The Guardian is pleased with this turn of events. Note: To avoid the discussion, I have speech turned on, but if you just HEAR the Guardian, it doesn’t really help in a screenshot.

         
Lord British’s corpse–for which the graphic artists designed a gruesome imagine of the plaque stuck in his head–holds only one object: His will.
            

Being of sound mind and body, I hereby bequeath all of my belongings to . . . Nell, my beloved chambermaid. She has kept me warm so many nights, which is more than I can say for most of my bloody subjects! And to our unborn child I bequeath my crown. Long live the king. Or queen, whichever it shall be!

                
There’s so much to unpack in this letter, and a huge question is whether we’re to regard it as canonical. If it is, wow. No one would begrudge Lord British a love interest, of course, but it’s a little troubling that he keeps her and her entire family in servitude instead of recognizing her and at least elevating her to queen-consort or something. More important, he’s willing to let another man raise his unborn child, only recognizing the child if he dies, at which point he won’t be around to see the havoc that this causes for Nell and Carrocio’s marriage. Even worse, the letter shows a secret contempt for his subjects that we’ve never heard from his mouth, and he clearly expects that his government will continue as a hereditary monarchy.
        

I didn’t do anything. I was just reading a plaque.

      
You could argue that the letter is just supposed to be an Easter egg, an in-joke, accessible only by doing something that breaks the game, but that’s hard to countenance because it’s the second half of the mystery that Nell introduces in regular dialogue. Either way, I’ve said it before and I’ll say it again: If some ORIGIN employee is responsible for this note (and the general portrayal of Lord British in this and the next game) without consulting Richard Garriott, it was a pretty mean thing to do to one’s boss. If Richard Garriott was aware, or if it was his idea, then it’s a pretty weird thing to do to your alter-ego.
          
Oddly, no one in the castle has any reaction to Lord British’s demise, so perhaps he wasn’t all that beloved after all. Suspecting that his death makes the game unwinnable, I of course reloaded. 

            
She said loudly and clearly while looking around her nervously.
            
But we can’t go without finding out how Lord British reacts to being changed with a dirty diaper. I gave it a try while he was sitting down to dinner. The answer is: he screamed, fled to the corner, and then turned around and killed everyone in the entire room with fireballs.
       
A diaper brings out the king’s true nature.
          
I’m definitely saving one of those for Batlin.

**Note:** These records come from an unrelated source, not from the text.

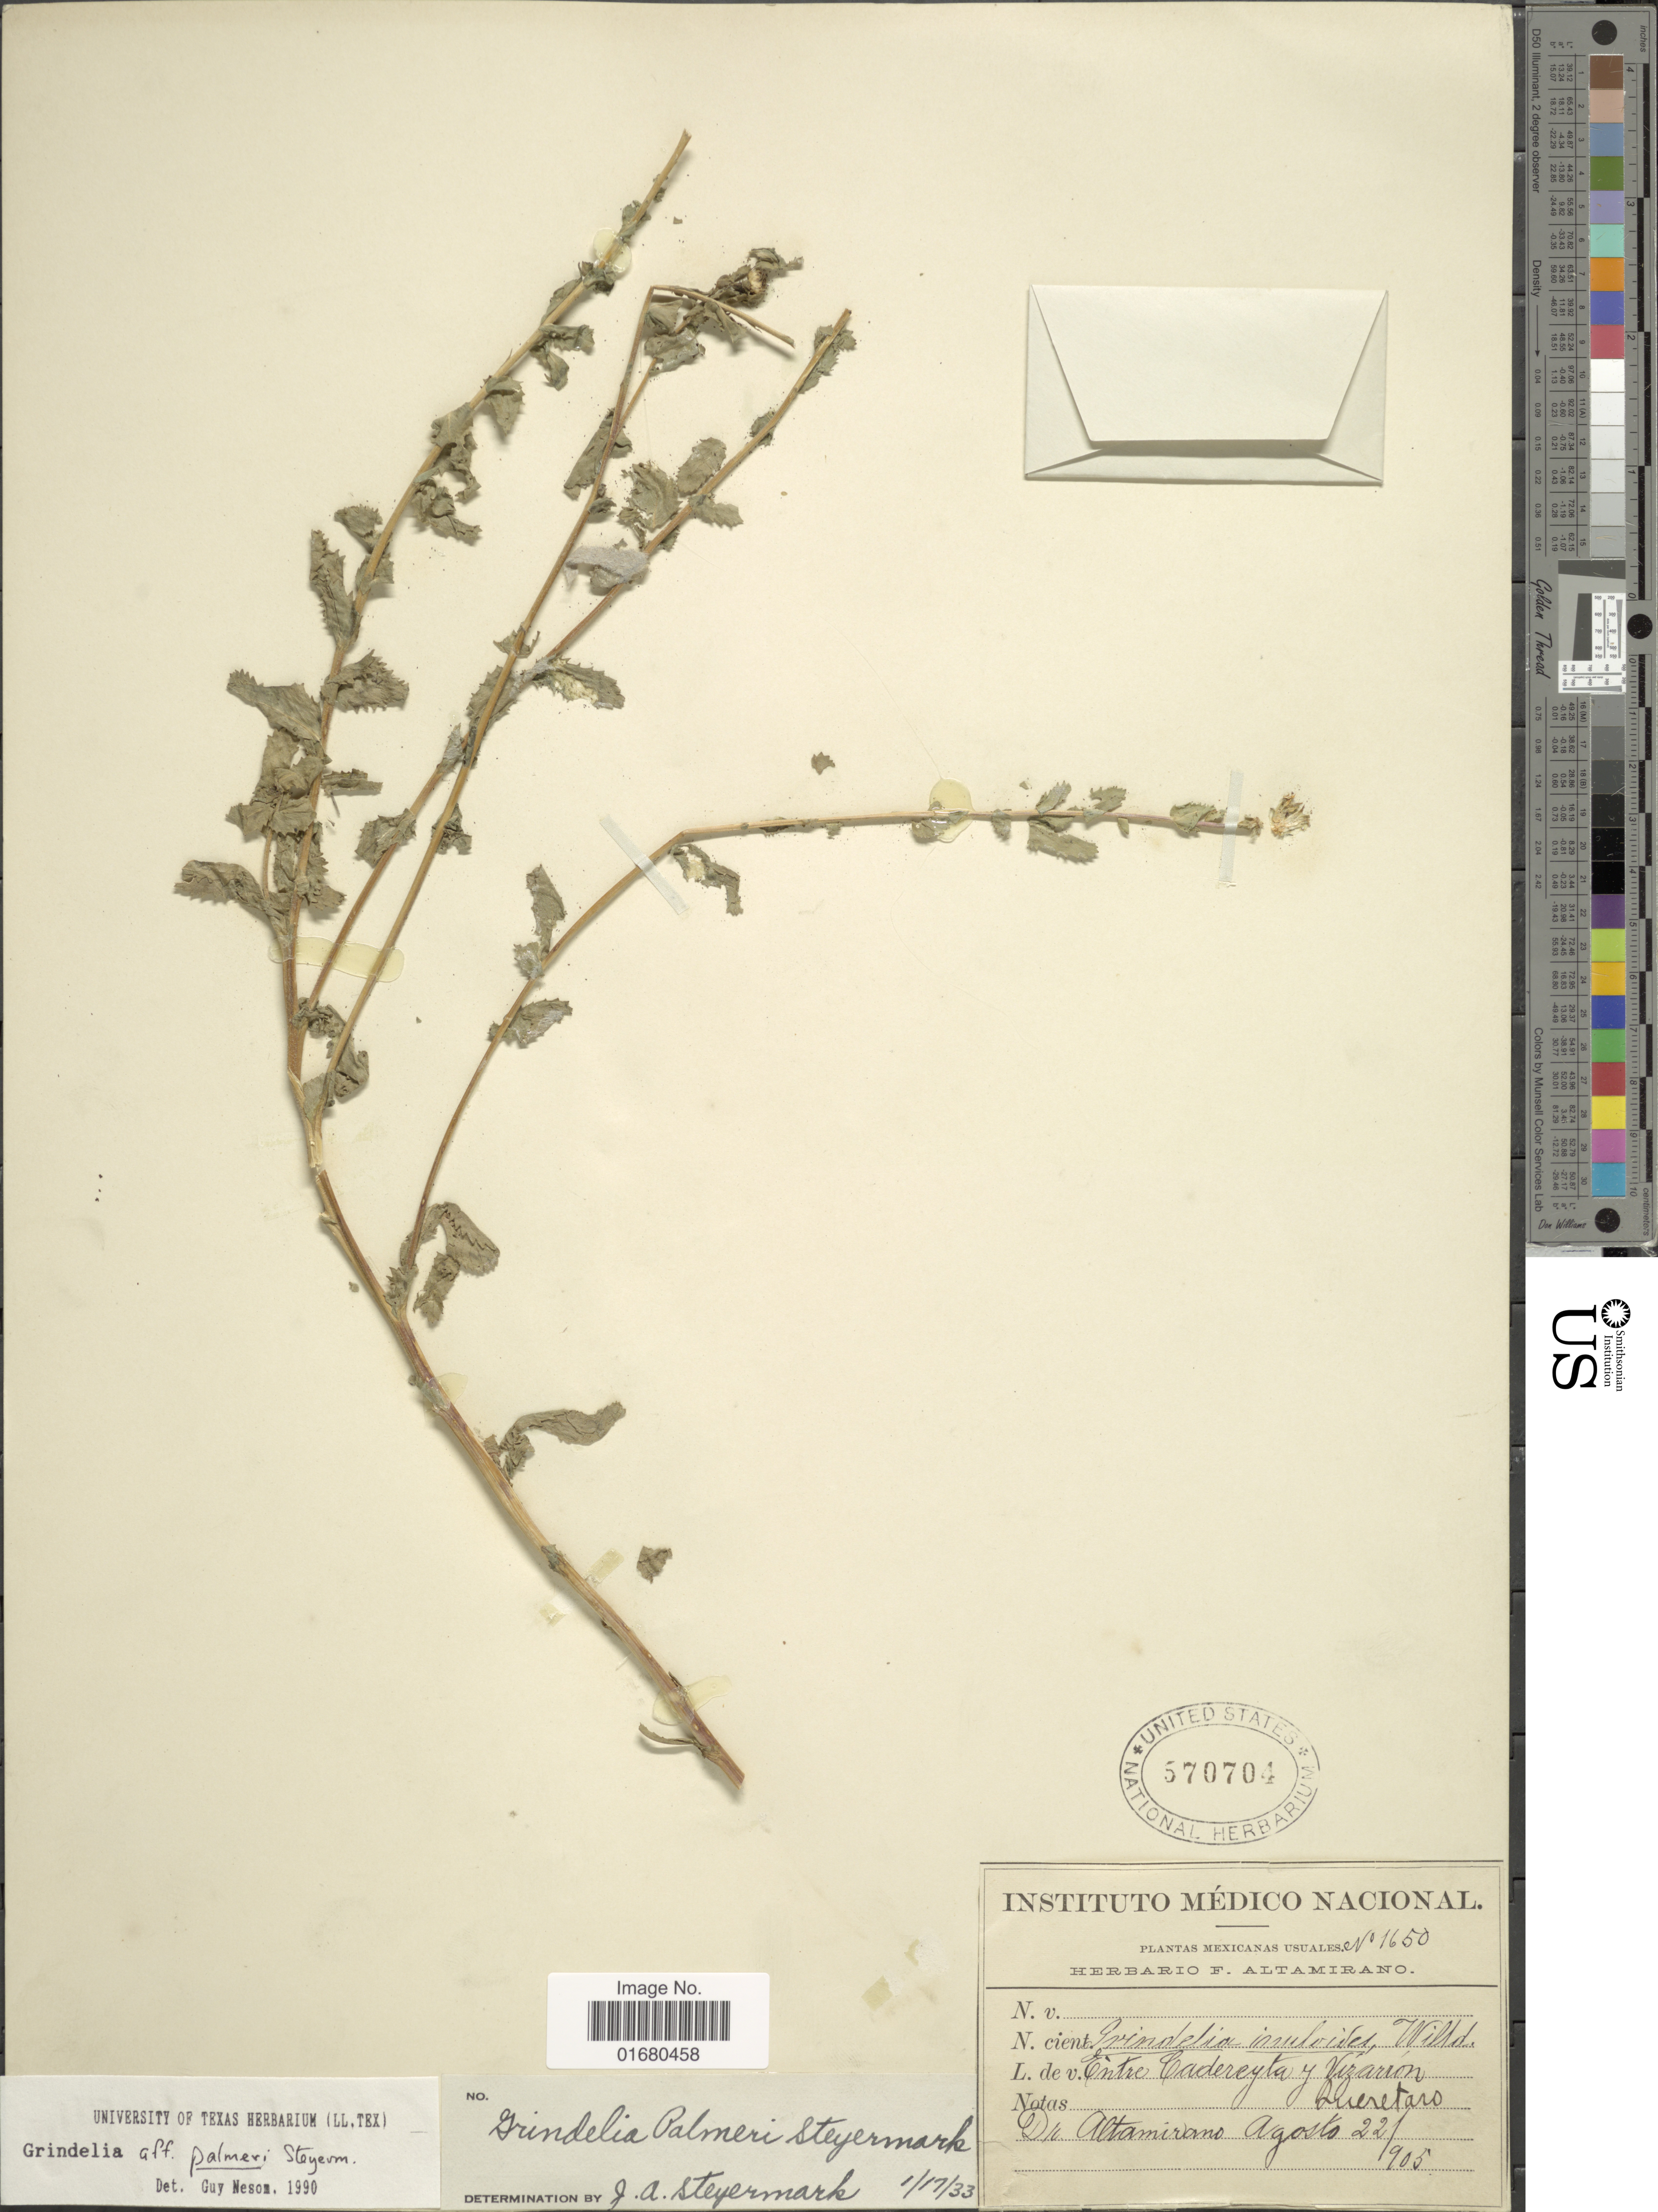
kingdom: Plantae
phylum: Tracheophyta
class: Magnoliopsida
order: Asterales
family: Asteraceae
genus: Grindelia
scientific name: Grindelia palmeri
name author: Steyerm.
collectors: -. Altamirano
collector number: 1650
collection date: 1905-08-22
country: Mexico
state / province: Querétaro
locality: Entre Cadereyta y Viraron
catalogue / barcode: US 570504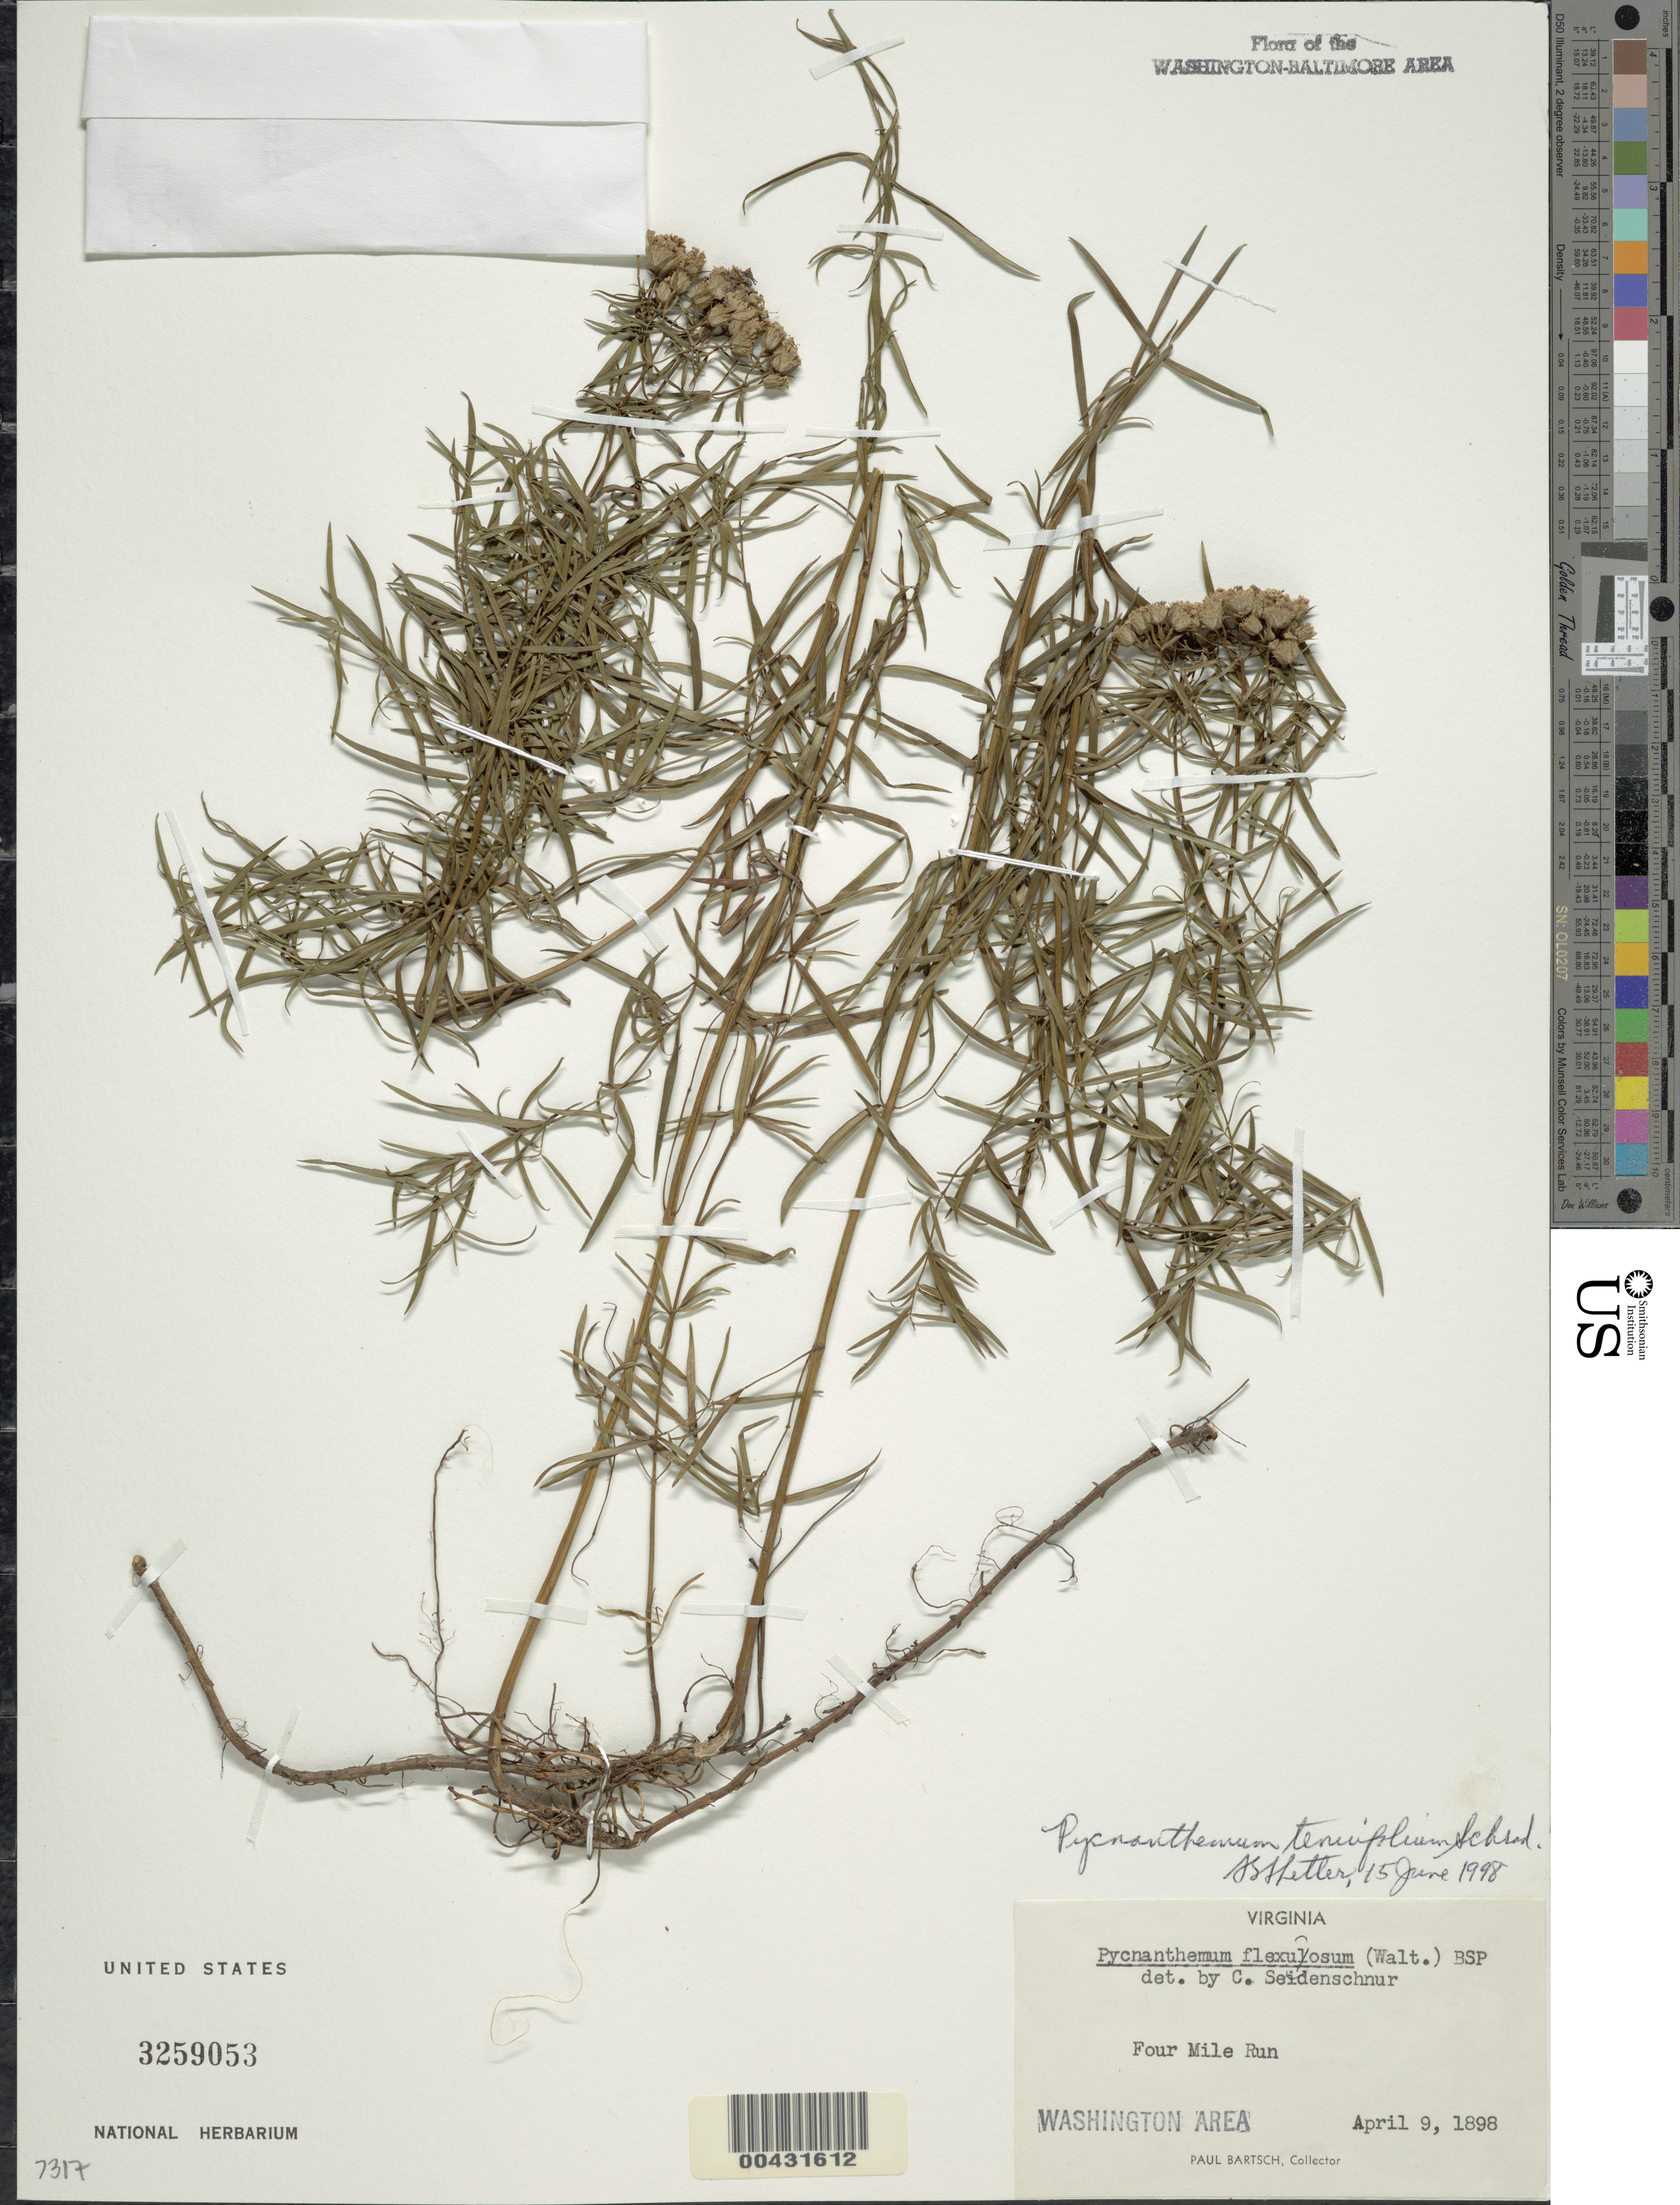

Wow. Over 4,000 words on the castle alone. This is a very content-rich game. Shall I continue with this level of detail, or is it getting to be too much?
    
Time so far: 7 hours
      
Edit: I woke up in the middle of the night realizing that someone would ask what happens when you attempt to put a clean diaper on Lord British. I was mildly terrified by the possibilities but I knew I had to try it. Thankfully, he (and any adult) just says, “Those are for babies.” Nothing else happens. Whew.